The Capture And Learning Split

ExperienceEngine now treats task history and reusable experience as two different layers:

task record
  -> learning candidate
  -> active
  -> cooling
  -> retired
  • every meaningful task can still be recorded as runtime history
  • only tasks with transferable decision value should become learning candidates
  • wording-only, copy-only, or presentation-only cleanups can remain recorded without being promoted into reusable experience

This split matters because "the task finished successfully" is not the same thing as "the system learned something worth injecting next time."

The Core Lifecycle

task signals
  -> task record
  -> candidate
  -> active
  -> cooling
  -> retired

At a high level:

  • broad runtime history is recorded first
  • repeated or meaningful signals produce a candidate
  • successful reuse or corroboration promotes it into active use
  • harmful outcomes reduce confidence
  • repeated harm can cool or retire the node

This is a governance lifecycle, not just a storage lifecycle.
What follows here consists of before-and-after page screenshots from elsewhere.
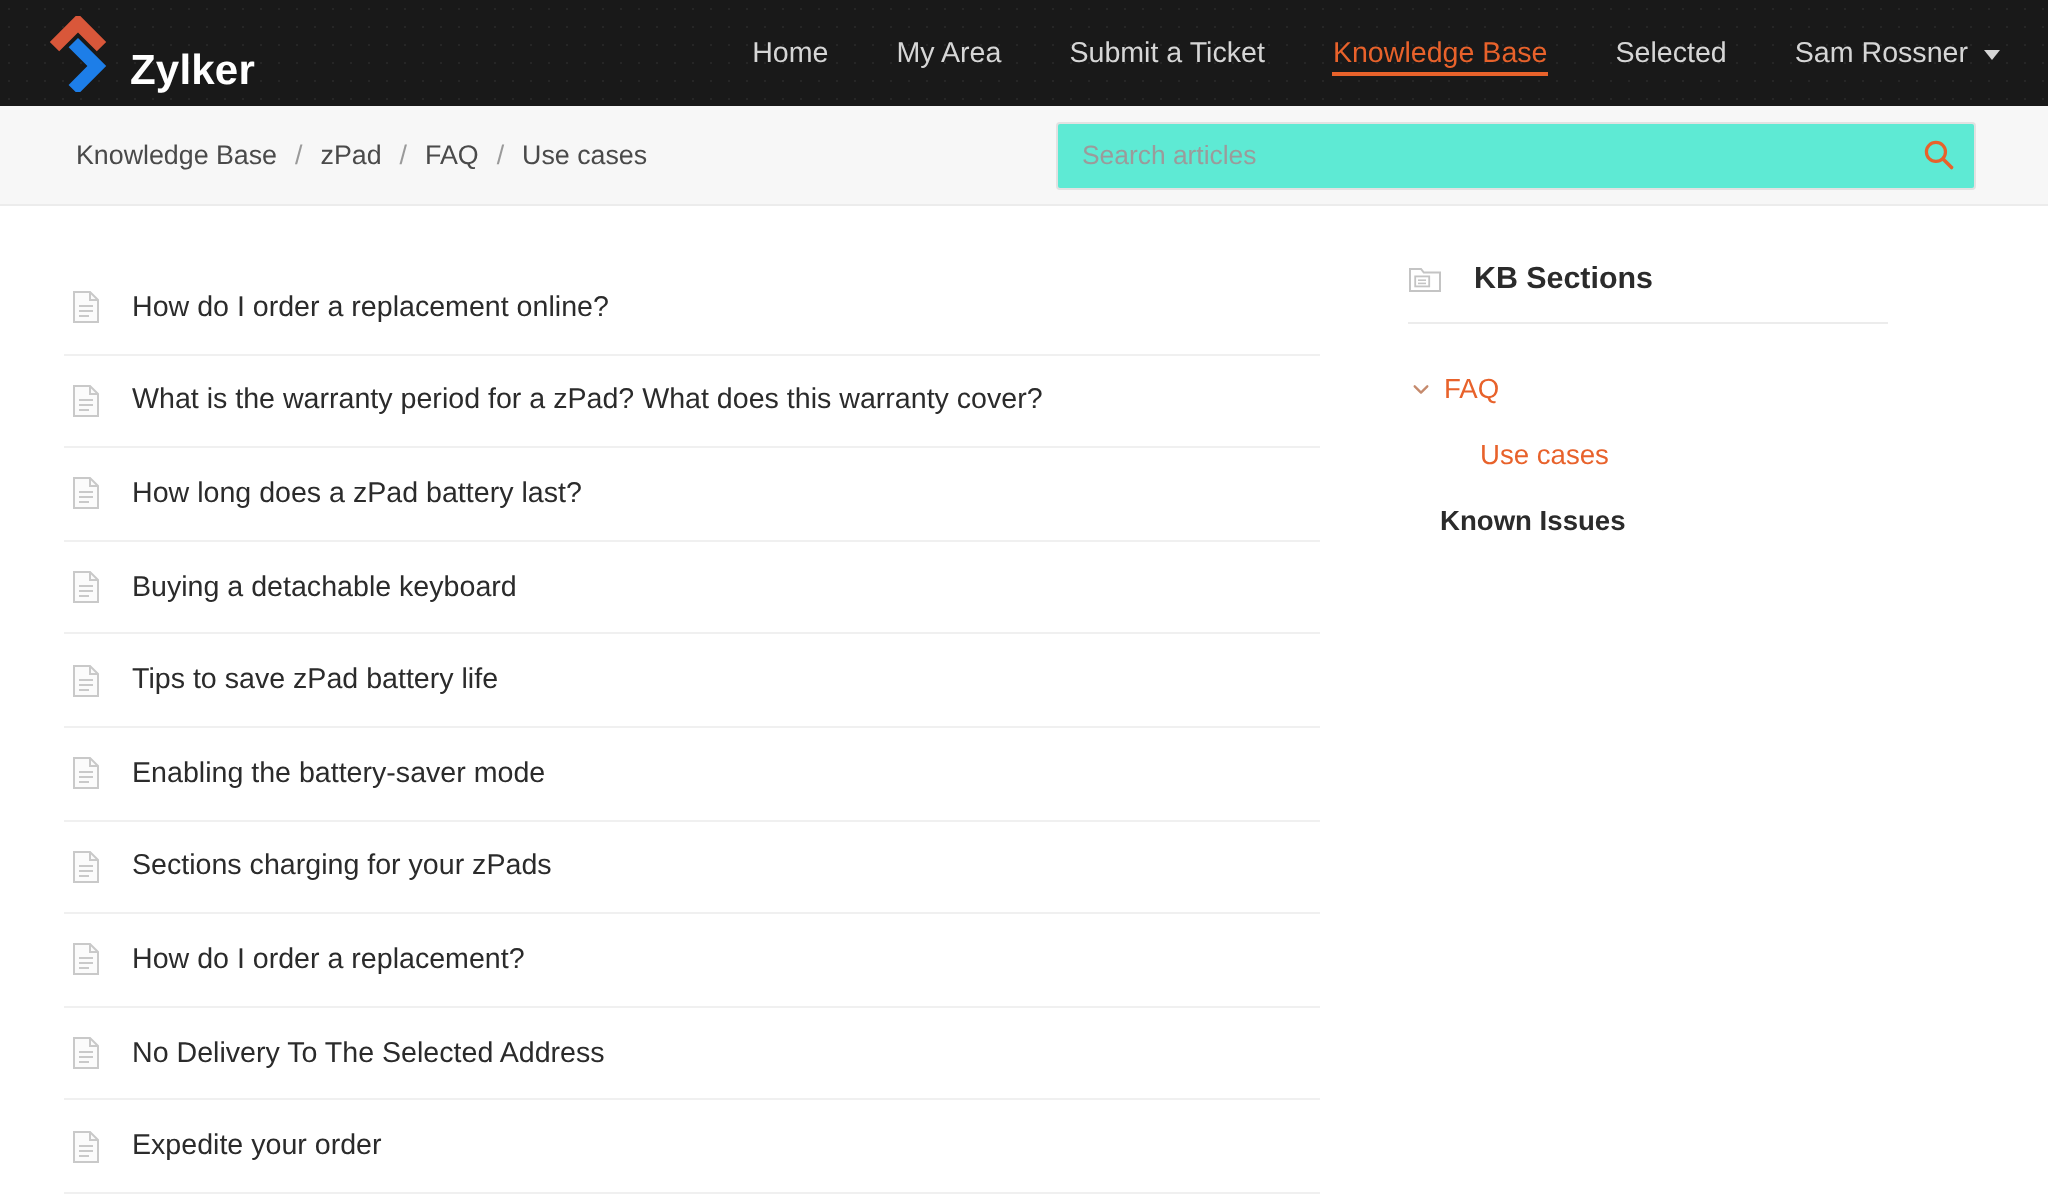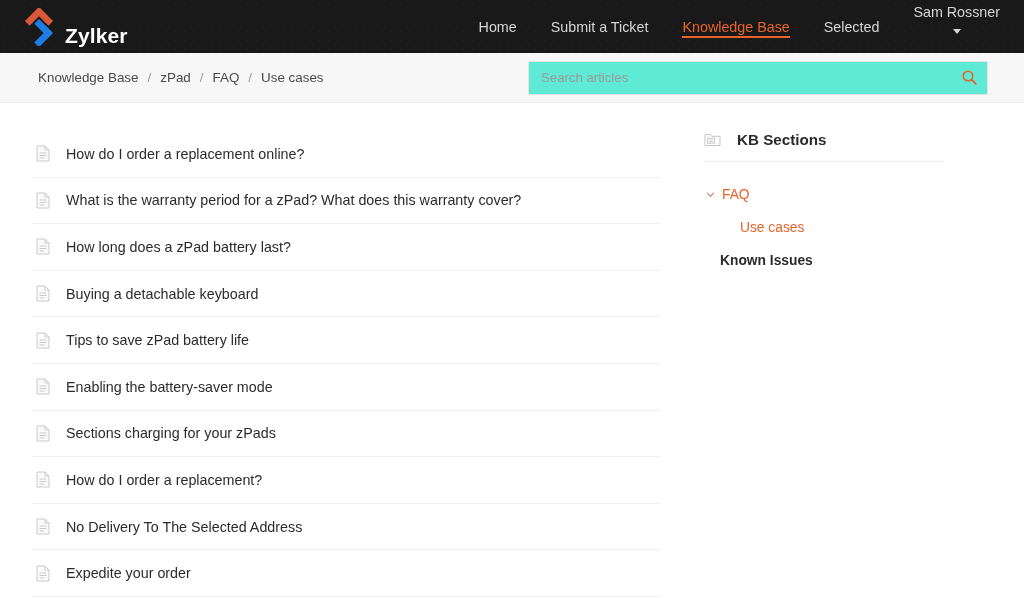--- a/index.html
+++ b/index.html
@@ -203,6 +203,7 @@
 
   <div class="nav">
     <div class="nav-item">Home</div>
+    <div class="nav-item">My Area</div>
     <div class="nav-item">Submit a Ticket</div>
     <div class="nav-item active">Knowledge Base</div>
     <div class="nav-item">Selected</div>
What Kinds Of Experience EE Learns

ExperienceEngine is best at:

  • repeated failure -> fix -> success paths
  • configuration and routing troubleshooting
  • execution order guidance
  • expectation correction
    • when a technically valid result is still corrected by the user because the agent solved the wrong problem

Expectation correction is intentionally narrower than a generic rewrite or cleanup:

  • it should reflect a changed solution direction, execution order, boundary, or quality bar
  • it should not be used for expression-layer refinements like lighter wording, better labels, or cleaner presentation copy

It is not designed to be the primary system for:

  • long-term user preferences
  • arbitrary repository facts
  • emotional feedback
  • one-off stylistic requests with no reusable execution value

Why This Matters

Most memory systems answer:

  • what should be remembered
  • what context should be recalled

ExperienceEngine answers:

  • when should prior experience intervene
  • what short execution guidance should be injected
  • when a conservative injection is still worth surfacing instead of skipping
  • whether that intervention actually helped
  • whether the node should stay active, cool down, or retire

That is why the shorthand is:

Memory does addition. ExperienceEngine does governance.